Other notable features include templates for common processes like NDAs; email reminders and deadline notifications; serial and parallel document routing so multiple users can e-sign a document simultaneously or sequentially; and real-time e-signature tracking for company admins.

Box Sign is available from today at no additional cost for a “subset” of customers on the company’s premium business and enterprise plans, and it will be rolling out more widely later this year.

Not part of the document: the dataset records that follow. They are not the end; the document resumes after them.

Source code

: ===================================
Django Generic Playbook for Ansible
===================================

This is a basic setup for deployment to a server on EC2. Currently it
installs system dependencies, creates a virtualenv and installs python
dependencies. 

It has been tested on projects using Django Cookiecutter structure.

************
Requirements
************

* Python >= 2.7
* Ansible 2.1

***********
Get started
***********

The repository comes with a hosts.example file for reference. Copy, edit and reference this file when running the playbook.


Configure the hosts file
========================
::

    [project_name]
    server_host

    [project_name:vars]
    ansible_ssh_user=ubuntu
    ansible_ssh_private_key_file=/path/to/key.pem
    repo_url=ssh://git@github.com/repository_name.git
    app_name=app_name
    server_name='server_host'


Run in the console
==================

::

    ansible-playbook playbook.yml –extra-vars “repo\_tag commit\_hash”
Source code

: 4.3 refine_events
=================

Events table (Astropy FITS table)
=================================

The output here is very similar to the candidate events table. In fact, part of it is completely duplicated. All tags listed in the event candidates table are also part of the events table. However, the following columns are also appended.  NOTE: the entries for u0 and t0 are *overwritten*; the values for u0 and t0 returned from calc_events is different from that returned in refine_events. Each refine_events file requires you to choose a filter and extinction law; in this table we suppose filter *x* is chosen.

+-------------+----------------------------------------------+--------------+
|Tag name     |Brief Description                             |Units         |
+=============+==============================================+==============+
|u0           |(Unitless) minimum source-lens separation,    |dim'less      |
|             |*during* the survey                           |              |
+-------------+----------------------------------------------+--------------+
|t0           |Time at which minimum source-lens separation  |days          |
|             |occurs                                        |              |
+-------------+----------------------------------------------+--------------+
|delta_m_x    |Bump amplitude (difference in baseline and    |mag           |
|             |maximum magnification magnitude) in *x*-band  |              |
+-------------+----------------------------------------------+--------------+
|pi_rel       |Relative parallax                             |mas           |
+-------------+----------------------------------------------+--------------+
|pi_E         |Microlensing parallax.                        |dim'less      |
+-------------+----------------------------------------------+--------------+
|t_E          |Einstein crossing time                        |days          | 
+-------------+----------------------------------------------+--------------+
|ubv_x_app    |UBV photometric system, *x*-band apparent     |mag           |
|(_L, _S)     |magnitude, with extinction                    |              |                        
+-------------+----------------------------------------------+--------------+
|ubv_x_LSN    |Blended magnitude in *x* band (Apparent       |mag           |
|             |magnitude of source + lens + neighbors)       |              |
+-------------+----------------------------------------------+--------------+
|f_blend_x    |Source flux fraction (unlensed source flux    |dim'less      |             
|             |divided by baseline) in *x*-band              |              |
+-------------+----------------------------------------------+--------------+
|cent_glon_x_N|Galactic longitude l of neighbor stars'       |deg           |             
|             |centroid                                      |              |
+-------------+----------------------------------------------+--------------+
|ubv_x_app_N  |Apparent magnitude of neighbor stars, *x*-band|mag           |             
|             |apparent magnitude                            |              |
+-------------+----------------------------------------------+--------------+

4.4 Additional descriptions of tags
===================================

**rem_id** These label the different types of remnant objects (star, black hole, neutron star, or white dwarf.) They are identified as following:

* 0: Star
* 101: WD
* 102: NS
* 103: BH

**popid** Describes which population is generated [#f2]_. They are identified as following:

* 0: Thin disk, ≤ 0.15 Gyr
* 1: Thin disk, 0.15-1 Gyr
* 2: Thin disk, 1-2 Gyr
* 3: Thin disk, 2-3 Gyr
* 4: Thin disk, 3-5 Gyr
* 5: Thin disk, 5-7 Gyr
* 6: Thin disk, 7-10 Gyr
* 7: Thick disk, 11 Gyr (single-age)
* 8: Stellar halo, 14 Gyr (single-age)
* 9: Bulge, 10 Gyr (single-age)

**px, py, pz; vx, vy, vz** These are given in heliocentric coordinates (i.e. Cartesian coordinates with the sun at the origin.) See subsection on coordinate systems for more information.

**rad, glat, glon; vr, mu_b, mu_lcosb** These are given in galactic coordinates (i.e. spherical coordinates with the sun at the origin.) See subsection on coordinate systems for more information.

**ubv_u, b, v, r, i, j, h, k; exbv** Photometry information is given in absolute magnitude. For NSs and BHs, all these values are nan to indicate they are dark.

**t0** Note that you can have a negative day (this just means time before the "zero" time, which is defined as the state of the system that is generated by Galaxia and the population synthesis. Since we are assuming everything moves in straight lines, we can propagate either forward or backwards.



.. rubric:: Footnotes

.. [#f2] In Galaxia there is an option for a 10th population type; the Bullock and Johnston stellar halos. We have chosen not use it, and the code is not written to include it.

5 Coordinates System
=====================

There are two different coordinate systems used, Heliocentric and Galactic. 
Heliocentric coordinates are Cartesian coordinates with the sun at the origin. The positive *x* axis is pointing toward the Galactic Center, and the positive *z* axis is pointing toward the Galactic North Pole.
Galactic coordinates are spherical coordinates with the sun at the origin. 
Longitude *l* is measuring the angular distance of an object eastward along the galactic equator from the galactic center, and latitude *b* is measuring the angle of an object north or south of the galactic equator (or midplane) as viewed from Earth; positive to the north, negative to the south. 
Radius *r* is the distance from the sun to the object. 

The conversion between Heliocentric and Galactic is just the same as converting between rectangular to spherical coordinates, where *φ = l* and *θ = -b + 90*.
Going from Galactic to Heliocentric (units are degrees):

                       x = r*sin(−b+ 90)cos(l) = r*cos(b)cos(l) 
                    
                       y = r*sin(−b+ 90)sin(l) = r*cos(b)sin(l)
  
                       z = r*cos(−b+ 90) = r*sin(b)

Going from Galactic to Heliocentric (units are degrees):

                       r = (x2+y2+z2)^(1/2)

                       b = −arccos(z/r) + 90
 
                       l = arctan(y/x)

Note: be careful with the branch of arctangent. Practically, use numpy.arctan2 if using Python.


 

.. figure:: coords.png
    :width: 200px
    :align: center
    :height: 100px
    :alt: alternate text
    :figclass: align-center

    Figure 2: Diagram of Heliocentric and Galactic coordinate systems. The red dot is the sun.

It’s worth noting that subscribers on the Enterprise plan will have access to additional features, including the ability to include attachments for signers or senders to review and bulk actions — that is, sending individual signature requests to a larger group of recipients. Box also today launched a new Enterprise Plus plan, which will include “extra” features, including all the major add-ons that haven’t been available as part of a monthly subscription so far, such as its automated malware detection tool Box Shield. In terms of e-signatures, the Enterprise Plus plan will include the ability to send documents for signatures directly from Salesforce, which Box has had a deep integration with for several years now. Box Sign will also eventually be made available to those on the paid Starter plan too, though with limited features.

Put another way, e-signature functionality could help Box lure paying customers onto higher-value plans.